O presidente ressaltou ainda que o Brasil busca que os procedimentos ocorram de maneira correta, mas não aceita que haja ingerência ou abuso de autoridade por parte de agentes norte-americanos em relação ao país.
O Escritório para Assuntos do Hemisfério Ocidental dos Estados Unidos publicou, na segunda-feira (20), que requereu a saída de um funcionário brasileiro do país. Embora não tenha mencionado o nome explicitamente, o comunicado fez referência ao delegado da Polícia Federal responsável pela prisão do ex-deputado Alexandre Ramagem.
A publicação foi feita na rede social X. Segundo a mensagem do órgão americano, o funcionário brasileiro teria tentado contornar os mecanismos formais de cooperação jurídica entre os dois países.
“Nenhum estrangeiro pode manipular nosso sistema de imigração para contornar pedidos formais de extradição e estender perseguições políticas ao território dos Estados Unidos.
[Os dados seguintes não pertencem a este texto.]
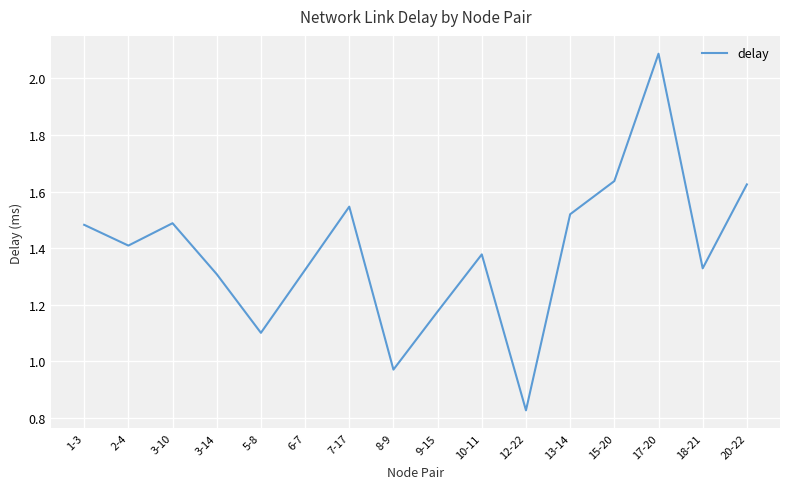

How many lines are shown in the chart?

1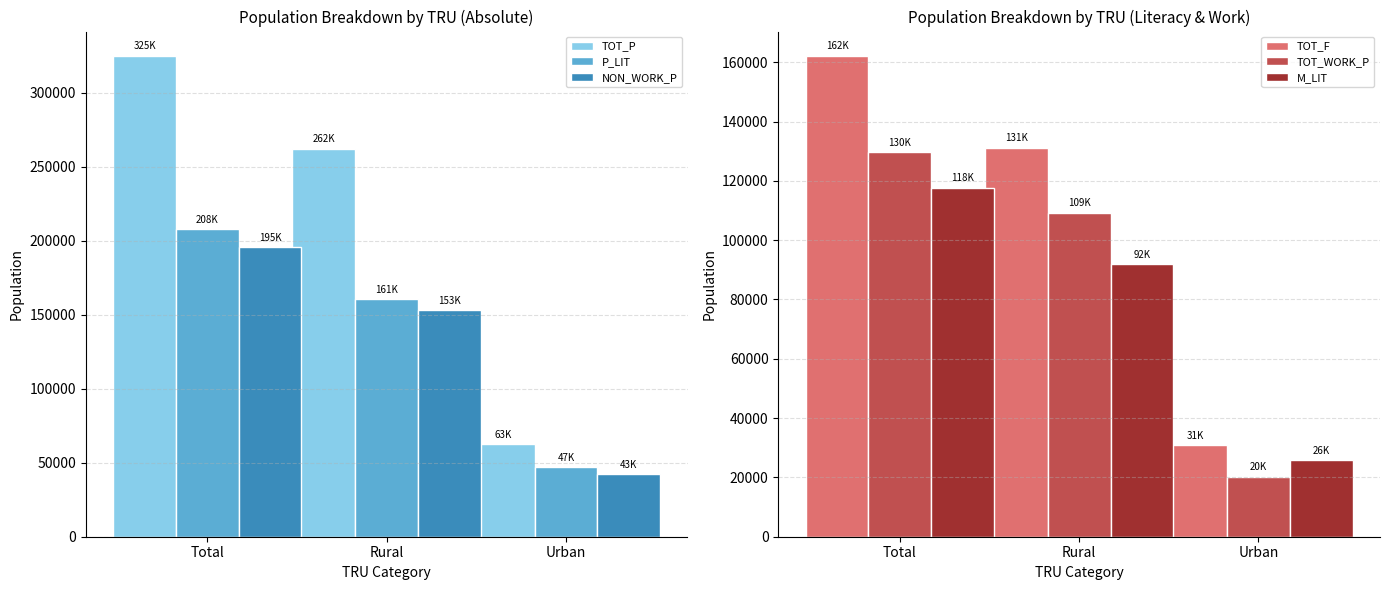

Between Rural and Urban, which is larger?

Rural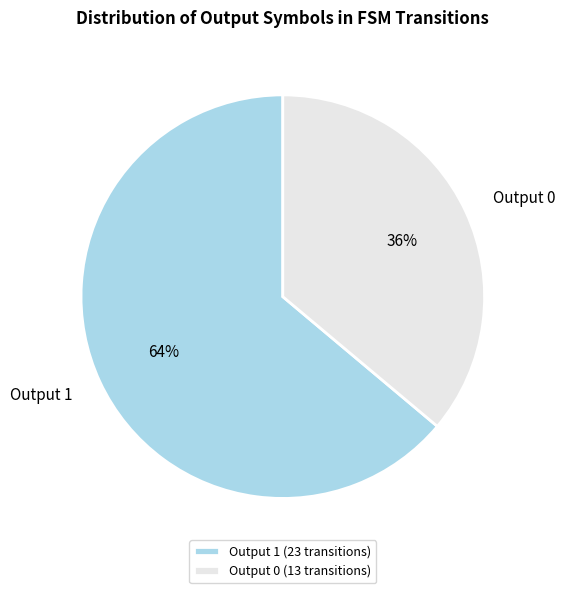

Do Output 1 and Output 0 together represent more than half of the pie?

Yes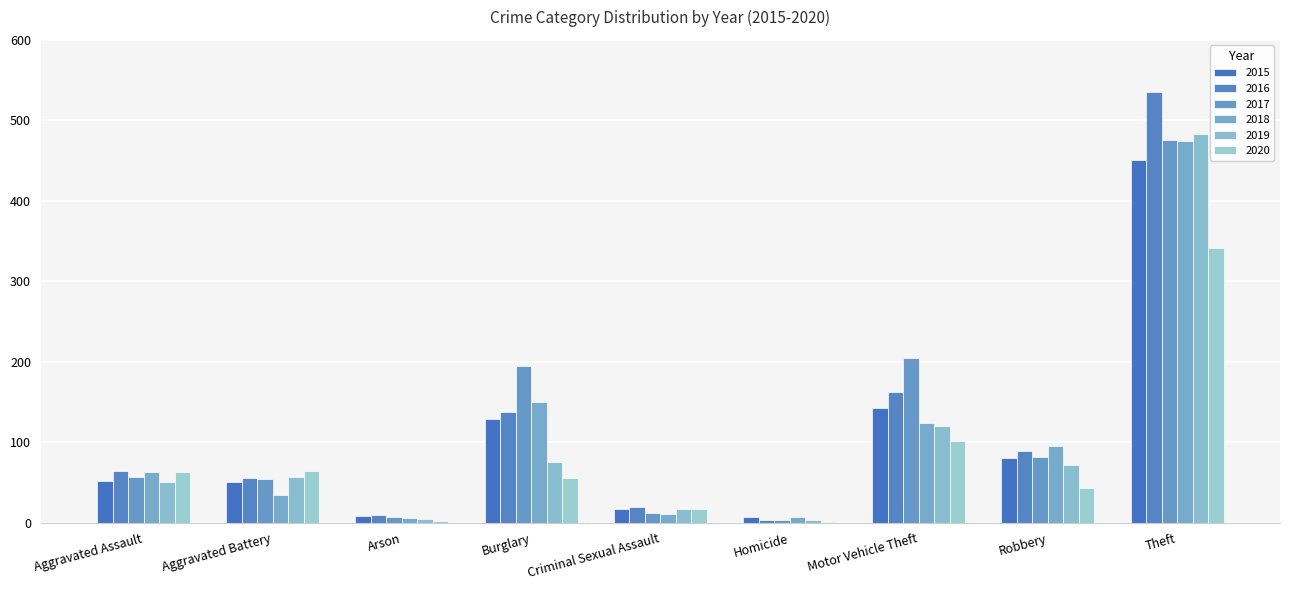

Count the number of data series in this chart.

6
Hoje, pedimos que o funcionário brasileiro envolvido deixe o nosso país por tentar fazer isso.”
Alexandre Ramagem, ex-diretor da Agência Brasileira de Inteligência (Abin), foi preso pelo serviço de imigração dos Estados Unidos na Flórida e permaneceu detido por dois dias, sendo liberado na quarta-feira (15).
No ano anterior, o Supremo Tribunal Federal condenou Ramagem a 16 anos de prisão por envolvimento em uma trama golpista. Após a decisão da Corte, ele perdeu o mandato parlamentar, deixou o Brasil para evitar cumprir a pena e passou a residir em solo americano.
Em dezembro de 2025, uma decisão do ministro Alexandre de Moraes determinou o envio do pedido formal de extradição de Ramagem aos Estados Unidos, processo que ficou sob responsabilidade do Ministério da Justiça e Segurança Pública.
Mais recentemente, a Polícia Federal informou que a detenção de Ramagem em Orlando ocorreu como resultado de cooperação policial internacional estabelecida entre as autoridades brasileiras e americanas.
De acordo com a Polícia Federal, Alexandre Ramagem é considerado foragido da Justiça no Brasil, após sua condenação pelos crimes de organização criminosa armada, tentativa de golpe de Estado e abolição violenta do Estado Democrático de Direito.